Best show...I saw them just KILL it with The Exploited and Excel. It was just brutal, pissed aggression, but it always was with them. They were like taking a jack hammer straight to the face for 30 minutes. Their pits were pretty violent too. Skinheads, and other thugs loved slamming to that band. Black Flag was the end all be all for goon driven Southern California hardcore. I love Black Flag, but by 1984 when I first saw them, their audience was straight up thugs. I'm pretty sure Rollins and Ginn were so over their local fan base that they did stuff like "Process of Weeding Out" to basically do just that. Anyway, when Black Flag broke up in 1986, there had been a thirst for that style of skate thrash hardcore for sometime. It was a perfect void for BL'AST to fill. They were more Black Flag than Black Flag had been in years.

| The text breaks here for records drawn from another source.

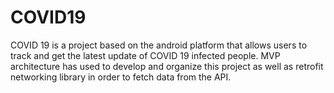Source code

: # COVID19
COVID 19 is a project based on the android platform that allows users to track and get the latest update of COVID 19 infected people. MVP architecture has used to develop and organize this project as well as retrofit networking library in order to fetch data from the API. 
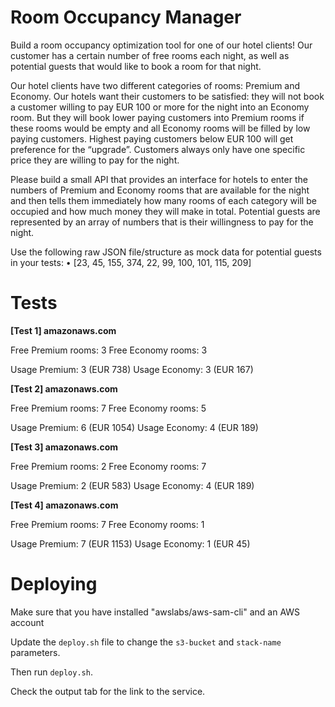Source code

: # Room Occupancy Manager

Build a room occupancy optimization tool for one of our hotel clients! Our customer has a certain number of free rooms each night, as well as potential guests that would like to book a room for that night.


Our hotel clients have two different categories of rooms: Premium and Economy. Our hotels want their customers to be satisfied: they will not book a customer willing to pay EUR 100 or more for the night into an Economy room. But they will book lower paying
customers into Premium rooms if these rooms would be empty and all Economy rooms will be filled by low paying customers. Highest paying customers below EUR 100 will get preference for the “upgrade”. Customers always only have one specific price they are willing to pay for the night.


Please build a small API that provides an interface for hotels to enter the numbers of Premium and Economy rooms that are available for the night and then tells them immediately how many rooms of each category will be occupied and how much money they will make in total. Potential guests are represented by an array of numbers that is their willingness to pay for the night.


Use the following raw JSON file/structure as mock data for potential guests in your tests:
• [23, 45, 155, 374, 22, 99, 100, 101, 115, 209]


# Tests
**[Test 1] amazonaws.com**

Free Premium rooms: 3 Free Economy rooms: 3

Usage Premium: 3 (EUR 738) Usage Economy: 3 (EUR 167)

****[Test 2] amazonaws.com****

Free Premium rooms: 7 Free Economy rooms: 5

Usage Premium: 6 (EUR 1054) Usage Economy: 4 (EUR 189)

****[Test 3] amazonaws.com****

Free Premium rooms: 2 Free Economy rooms: 7

Usage Premium: 2 (EUR 583) Usage Economy: 4 (EUR 189)

****[Test 4] amazonaws.com****

Free Premium rooms: 7 Free Economy rooms: 1

Usage Premium: 7 (EUR 1153) Usage Economy: 1 (EUR 45)

# Deploying
Make sure that you have installed "awslabs/aws-sam-cli" and an AWS account

Update the `deploy.sh` file to change the `s3-bucket` and `stack-name` parameters.

Then run `deploy.sh`.

Check the output tab for the link to the service.
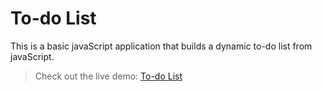# To-do List

This is a basic javaScript application that builds a dynamic to-do list from javaScript.


> Check out the live demo: [To-do List](https://sklalaludek.github.io/To-Do-List/)
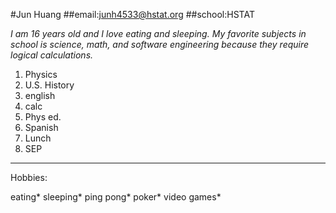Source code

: #Jun Huang
##email:junh4533@hstat.org
##school:HSTAT

_I am 16 years old and I love eating and sleeping. My favorite subjects in school is science, math, and software engineering because they require logical calculations._

1. Physics
2. U.S. History
3. english
4. calc
5. Phys ed.
6. Spanish
7. Lunch
8. SEP

---
Hobbies:

eating*
sleeping*
ping pong*
poker*
video games*




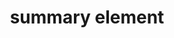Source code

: ---
{
  "title": "summary element",
  "description": "The details element represents a disclosure widget from which the user can obtain additional information or controls. Note that per the HTML5 spec, headings are allowed in the summary element.",
  "category": "html",
  "keywords": [
    "summary element"
  ],
  "last_test_date": "2019-08-05",
  "test_results_url": "https://a11ysupport.io/tech/html/summary_element",
  "test_url": "https://a11ysupport.io/tech/html/summary_element",
  "notes_by_num": {
    "1": "HTML basic details/summary test with a heading in the summary: tried \"click train\"",
    "2": "HTML basic details/summary test with a heading in the summary: tried \"click button\" and \"click summary\"",
    "3": "HTML basic details/summary test with a heading in the summary: Not applicable because IE doesn't support these elements, so semantics are not conveyed and all content is shown.",
    "4": "HTML basic details/summary test with a heading in the summary: NA because IE doesn't support these elements, so semantics are not conveyed and all content is shown.",
    "5": "HTML basic details/summary test with a heading in the summary: NA because Narrator doesn't support these elements, so semantics are not conveyed and all content is shown.",
    "6": "HTML basic details/summary test with a heading in the summary: Narrator doesn't support these elements, so semantics are not conveyed and all content is shown.",
    "7": "Didn't convey when the expanded state is changed",
    "8": "Didn't provide shortcuts to jump to this role",
    "9": "Didn't convey its name",
    "10": "Didn't convey its role"
  },
  "stats": {
    "dragon_win": {
      "chrome": {
        "88": "u #1 #2"
      }
    },
    "jaws": {
      "chrome": {
        "88": "y"
      },
      "ie": {
        "11": "y #3 #4"
      },
      "firefox": {
        "85": "y"
      }
    },
    "narrator": {
      "edge": {
        "88": "y #5 #6"
      }
    },
    "nvda": {
      "chrome": {
        "88": "a #7"
      },
      "firefox": {
        "85": "y"
      }
    },
    "orca": {
      "firefox": {
        "85": "y"
      }
    },
    "talkback": {
      "and_chr": {
        "88": "y"
      }
    },
    "va_and": {
      "and_chr": {
        "88": "y"
      }
    },
    "vo_ios": {
      "ios_saf": {
        "14.4": "a #8"
      }
    },
    "vo_macos": {
      "safari": {
        "14.0.3": "a #8"
      }
    },
    "vc_ios": {
      "ios_saf": {
        "14.4": "y"
      }
    },
    "vc_macos": {
      "safari": {
        "14.0.3": "u #9 #10"
      }
    },
    "wsr": {
      "edge": {
        "88": "y"
      },
      "chrome": {
        "88": "y"
      }
    }
  },
  "links": {
    "NVDA issue for change of state": "https://github.com/nvaccess/nvda/issues/8631",
    "NVDA issue for change of state (when a heading is used) ": "https://github.com/nvaccess/nvda/issues/8706",
    "JAWS issue for missing heading semantics": "https://github.com/FreedomScientific/VFO-standards-support/issues/105",
    "WHATWG HTML spec for the summary element": "https://html.spec.whatwg.org/multipage/interactive-elements.html#the-summary-element",
    "HTML AAM for the summary element": "https://w3c.github.io/html-aam/#el-summary"
  }
}
---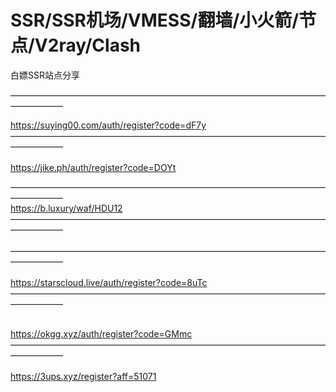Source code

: # SSR/SSR机场/VMESS/翻墙/小火箭/节点/V2ray/Clash
白嫖SSR站点分享


—————————————————————————————————————————— 

https://suying00.com/auth/register?code=dF7y
</br>
——————————————————————————————————————————
</br>
</br>
https://jike.ph/auth/register?code=DOYt
                                        
—————————————————————————————————————————— </br>
https://b.luxury/waf/HDU12
</br> 
—————————————————————————————————————————— 
</br> 
</br>
—————————————————————————————————————————— 
</br>
</br>
https://starscloud.live/auth/register?code=8uTc
</br>
—————————————————————————————————————————— 
</br>

</br>https://okgg.xyz/auth/register?code=GMmc
</br>
—————————————————————————————————————————— 
</br>
</br>
https://3ups.xyz/register?aff=51071
</br>


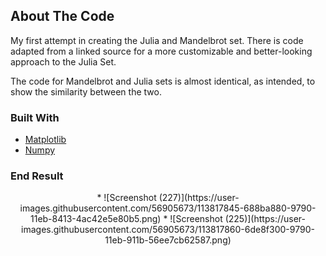 <!-- ABOUT THE PROJECT -->
## About The Code

My first attempt in creating the Julia and Mandelbrot set. There is code adapted from a linked source for a more customizable and better-looking approach to the Julia Set. 

The code for Mandelbrot and Julia sets is almost identical, as intended, to show the similarity between the two.

### Built With

* [Matplotlib](https://matplotlib.org/)
* [Numpy](https://numpy.org/)

### End Result

<p align="center">
* ![Screenshot (227)](https://user-images.githubusercontent.com/56905673/113817845-688ba880-9790-11eb-8413-4ac42e5e80b5.png)
* ![Screenshot (225)](https://user-images.githubusercontent.com/56905673/113817860-6de8f300-9790-11eb-911b-56ee7cb62587.png)
</p>
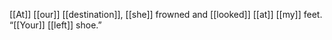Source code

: [[At]] [[our]] [[destination]], [[she]] frowned and [[looked]] [[at]] [[my]] feet. “[[Your]] [[left]] shoe.”  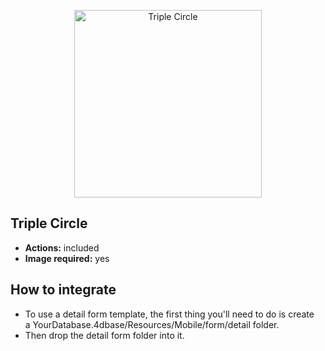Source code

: <p align="center"><img src="https://developer.4d.com/4d-for-ios/docs/assets/en/templates/Triple-Circle-Detail-form.gif" alt="Triple Circle" height="auto" width="300"></p>

## Triple Circle

* **Actions:** included
* **Image required:** yes

## How to integrate

* To use a detail form template, the first thing you'll need to do is create a YourDatabase.4dbase/Resources/Mobile/form/detail folder.
* Then drop the detail form folder into it.
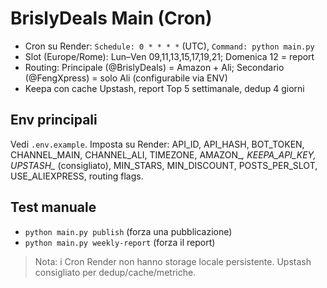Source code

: ﻿# BrislyDeals Main (Cron)

- Cron su Render: `Schedule: 0 * * * *` (UTC), `Command: python main.py`
- Slot (Europe/Rome): Lun–Ven 09,11,13,15,17,19,21; Domenica 12 = report
- Routing: Principale (@BrislyDeals) = Amazon + Ali; Secondario (@FengXpress) = solo Ali (configurabile via ENV)
- Keepa con cache Upstash, report Top 5 settimanale, dedup 4 giorni

## Env principali
Vedi `.env.example`. Imposta su Render: API_ID, API_HASH, BOT_TOKEN, CHANNEL_MAIN, CHANNEL_ALI, TIMEZONE, AMAZON_*,
KEEPA_API_KEY, UPSTASH_* (consigliato), MIN_STARS, MIN_DISCOUNT, POSTS_PER_SLOT, USE_ALIEXPRESS, routing flags.

## Test manuale
- `python main.py publish` (forza una pubblicazione)
- `python main.py weekly-report` (forza il report)

> Nota: i Cron Render non hanno storage locale persistente. Upstash consigliato per dedup/cache/metriche.
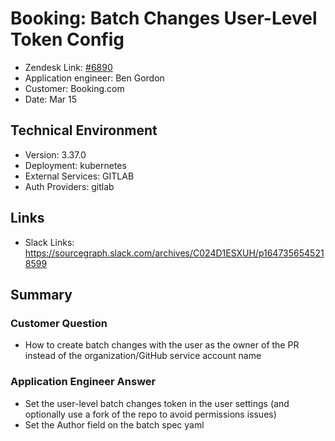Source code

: # Booking: Batch Changes User-Level Token Config <!-- Ticket Title  Hint: include keywords to make it searchable -->

- Zendesk Link: [#6890](https://sourcegraph.zendesk.com/agent/tickets/6890)
- Application engineer: Ben Gordon
- Customer: Booking.com <!-- Redact if this contains personally identifying information -->
- Date: Mar 15

<!-- Data populated from integration, speak to Ben Gordon or Michael Bali if not working -->
<!-- During Internal team trial, fill missing data manually (we are waiting for all data to sync) -->

## Technical Environment
- Version: 3.37.0​
- Deployment: kubernetes
- External Services: GITLAB
- Auth Providers: gitlab


## Links
<!-- Data for application engineer manual entry -->
- Slack Links: https://sourcegraph.slack.com/archives/C024D1ESXUH/p1647356545218599

## Summary
### Customer Question
- How to create batch changes with the user as the owner of the PR instead of the organization/GitHub service account name
### Application Engineer Answer
- Set the user-level batch changes token in the user settings (and optionally use a fork of the repo to avoid permissions issues)
- Set the Author field on the batch spec yaml

<!-- Once complete, upload a copy to https://github.com/sourcegraph/support-tools-internal/tree/main/resolved-tickets as a .md file -->
<!-- Name the file 6890.md -->
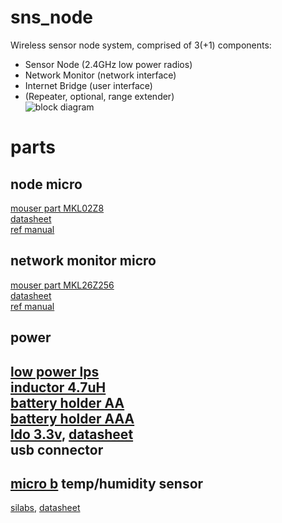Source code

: sns_node
=====
Wireless sensor node system, comprised of 3(+1) components:  
* Sensor Node (2.4GHz low power radios)
* Network Monitor (network interface)
* Internet Bridge (user interface)
* (Repeater, optional, range extender)  
![block diagram](https://raw2.github.com/noahp/sns_node/master/doc/sns_node.png)  

parts
=====
node micro
-----
[mouser part MKL02Z8](http://www.mouser.com/ProductDetail/Freescale-Semiconductor/MKL02Z8VFG4/?qs=sGAEpiMZZMttKWgNLnZcJr8OOhcQcoey)  
[datasheet](http://cache.freescale.com/files/32bit/doc/data_sheet/KL02P32M48SF0.pdf?fpsp=1&WT_TYPE=Data%20Sheets&WT_VENDOR=FREESCALE&WT_FILE_FORMAT=pdf&WT_ASSET=Documentation)  
[ref manual](http://cache.freescale.com/files/32bit/doc/ref_manual/KL02P32M48SF0RM.pdf?fpsp=1&WT_TYPE=Reference%20Manuals&WT_VENDOR=FREESCALE&WT_FILE_FORMAT=pdf&WT_ASSET=Documentation)

network monitor micro
-----
[mouser part MKL26Z256](http://www.mouser.com/ProductDetail/Freescale-Semiconductor/MKL26Z256VLH4/?qs=sGAEpiMZZMuoKKEcg8mMKEd509BQpO5pxz18L1jeLNc%3d)  
[datasheet](http://cache.freescale.com/files/microcontrollers/doc/data_sheet/KL26P121M48SF4.pdf)  
[ref manual](http://cache.freescale.com/files/microcontrollers/doc/ref_manual/KL26P121M48SF4RM.pdf)

power
-----
[low power lps](http://www.mouser.com/ProductDetail/Microchip-Technology/MCP1640T-I-CHY/?qs=sGAEpiMZZMsnDbBzJh6VGDDeXjwaXPWp)  
[inductor 4.7uH](http://www.mouser.com/ProductDetail/Sumida/CDRH4D18CNP-100PC/?qs=sGAEpiMZZMsg%252by3WlYCkUxi3fTgkZ6yAbP1KOW9D5Zs%3d)  
[battery holder AA](http://www.mouser.com/ProductDetail/Eagle-Plastic-Devices/12BH311A-GR/?qs=sGAEpiMZZMupuRtfu7GC%252bWdR22xe%2fSxxWAb7Knacbvo%3d)  
[battery holder AAA](http://www.mouser.com/ProductDetail/Eagle-Plastic-Devices/12BH412-GR/?qs=sGAEpiMZZMupuRtfu7GC%252basqiiwPG6fox5Hf9LOGvms%3d)  
[ldo 3.3v](http://www.mouser.com/ProductDetail/Skyworks-Solutions-Inc/AAT3220IGY-33-T1/?qs=sGAEpiMZZMsGz1a6aV8DcBc9KxeEYlaawDtM6jF3HEw%3d), [datasheet](http://www.mouser.com/ds/2/472/202250A-258357.pdf)  
usb connector
-----
[micro b](http://www.mouser.com/ProductDetail/FCI/10118192-0001LF/?qs=sGAEpiMZZMulM8LPOQ%252byk2%252bTbV8%2f2X5vivRX5xKgOBI%3d)
temp/humidity sensor
-----
[silabs](http://www.mouser.com/ProductDetail/Silicon-Labs/Si7020-A10-GM/?qs=sGAEpiMZZMvcRsgoMFfeP68xdtgWCbZByF2TKLTitEk%3d), [datasheet](http://www.silabs.com/Support%20Documents/TechnicalDocs/Si7020.pdf)  
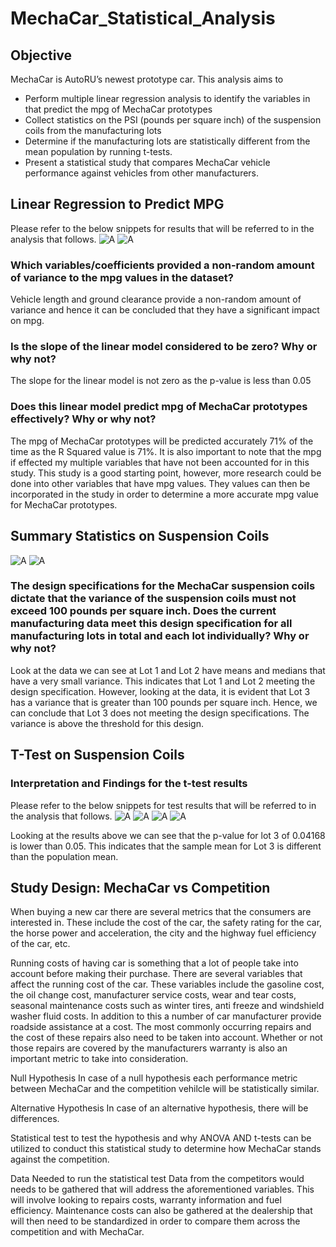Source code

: # MechaCar_Statistical_Analysis

## Objective

MechaCar is AutoRU’s newest prototype car. This analysis aims to 
* Perform multiple linear regression analysis to identify the variables in that predict the mpg of MechaCar prototypes
* Collect statistics on the PSI (pounds per square inch) of the suspension coils from the manufacturing lots
* Determine if the manufacturing lots are statistically different from the mean population by running t-tests.
* Present a statistical study that compares MechaCar vehicle performance against vehicles from other manufacturers. 

## Linear Regression to Predict MPG
Please refer to the below snippets for results that will be referred to in the analysis that follows.
![A](https://github.com/shayanafzal/MechaCar_Statistical_Analysis/blob/00941a6e37e9cc09ac2df53a76c798374b170dfe/Resources/1%20Linear%20regression.png)
![A](https://github.com/shayanafzal/MechaCar_Statistical_Analysis/blob/3e0cc161620425301521fc374f15eb1469bfcd8c/Resources/2%20p%20value%20and%20r%20squared.png)

### Which variables/coefficients provided a non-random amount of variance to the mpg values in the dataset?
Vehicle length and ground clearance provide a non-random amount of variance and hence it can be concluded that they have a significant impact on mpg. 
	
### Is the slope of the linear model considered to be zero? Why or why not?
The slope for the linear model is not zero as the p-value is less than 0.05

### Does this linear model predict mpg of MechaCar prototypes effectively? Why or why not?
The mpg of MechaCar prototypes will be predicted accurately 71% of the time as the R Squared value is 71%.
It is also important to note that the mpg if effected my multiple variables that have not been accounted for in this study. This study is a good starting point, however, more research could be done into other variables that have mpg values. They values can then be incorporated in the study in order to determine a more accurate mpg value for MechaCar prototypes.

## Summary Statistics on Suspension Coils

![A](https://github.com/shayanafzal/MechaCar_Statistical_Analysis/blob/34017222f12792a34153bb8e438bad4aeb2144f3/Resources/2%20lot%20summary.png)
![A](https://github.com/shayanafzal/MechaCar_Statistical_Analysis/blob/34017222f12792a34153bb8e438bad4aeb2144f3/Resources/2%20total%20summary.png)

### The design specifications for the MechaCar suspension coils dictate that the variance of the suspension coils must not exceed 100 pounds per square inch. Does the current manufacturing data meet this design specification for all manufacturing lots in total and each lot individually? Why or why not?
Look at the data we can see at Lot 1 and Lot 2 have means and medians that have a very small variance. This indicates that Lot 1 and Lot 2 meeting the design specification. 
However, looking at the data, it is evident that Lot 3 has a variance that is greater than 100 pounds per square inch. Hence, we can conclude that Lot 3 does not meeting the design specifications. The variance is above the threshold for this design.

## T-Test on Suspension Coils
### Interpretation and Findings for the t-test results
Please refer to the below snippets for test results that will be referred to in the analysis that follows.
![A](https://github.com/shayanafzal/MechaCar_Statistical_Analysis/blob/0f4fce5b3e5fe124921e684bd0116f2ac177c7b6/Resources/3%20all.png)
![A](https://github.com/shayanafzal/MechaCar_Statistical_Analysis/blob/0f4fce5b3e5fe124921e684bd0116f2ac177c7b6/Resources/3%201.png)
![A](https://github.com/shayanafzal/MechaCar_Statistical_Analysis/blob/0f4fce5b3e5fe124921e684bd0116f2ac177c7b6/Resources/3%202.png)
![A](https://github.com/shayanafzal/MechaCar_Statistical_Analysis/blob/0f4fce5b3e5fe124921e684bd0116f2ac177c7b6/Resources/3%203.png)

Looking at the results above we can see that the p-value for lot 3 of 0.04168 is lower than 0.05. This indicates that the sample mean for Lot 3 is different than the population mean.


## Study Design: MechaCar vs Competition

When buying a new car there are several metrics that the consumers are interested in. These include the cost of the car, the safety rating for the car, the horse power and acceleration, the city and the highway fuel efficiency of the car, etc. 

Running costs of having car is something that a lot of people take into account before making their purchase. There are several variables that affect the running cost of the car. These variables include the gasoline cost, the oil change cost, manufacturer service costs, wear and tear costs, seasonal maintenance costs such as winter tires, anti freeze and windshield washer fluid costs. In addition to this a number of car manufacturer provide roadside assistance at a cost. The most commonly occurring repairs and the cost of these repairs also need to be taken into account. Whether or not those repairs are covered by the manufacturers warranty is also an important metric to take into consideration.  

Null Hypothesis
In case of a null hypothesis each performance metric between MechaCar and the competition vehilcle will be statistically similar.

Alternative Hypothesis
In case of an alternative hypothesis, there will be differences. 

Statistical test to test the hypothesis and why
ANOVA AND t-tests can be utilized to conduct this statistical study to determine how MechaCar stands against the competition. 

Data Needed to run the statistical test
Data from the competitors would needs to be gathered that will address the aforementioned variables. This will involve looking to repairs costs, warranty information and fuel efficiency. Maintenance costs can also be gathered at the dealership that will then need to be standardized in order to compare them across the competition and with MechaCar.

Did the fan base change when It's In My Blood came out? It's hard for me to say. It was definitely mellowing out more in So Cal anyway, so the response of "It's In My Blood" probably was more to do with the scene changing then the actual material itself. When BL'AST came around the scene was still at its apex. The shows were huge, violent, and always filled with a mixed bag of bands. When It's In My Blood dropped there was a segregation occurring. You had the straight edge scene, a thrash metal scene happening, and then the weird thing with "Dag Nasty, 7Seconds, and (Youth) Brigade was trying to pull off. I don't think BL'AST fit in with any of that stuff. They never really fit in on any of those bills. How could you listen to BL'AST and then throw on something like Dag Nasty's "Trouble Is"? Today... minus a handful of dudes my age nobody in O.C. probably knows who BL'AST even is. I remember going to their reunion shows not too long ago in L.A.,and the place was empty. Their time was 1986 - 1989 I guess, but what a time it was for them.
Twelve year old kids skating in that part of California today would not have a clue about BL'AST!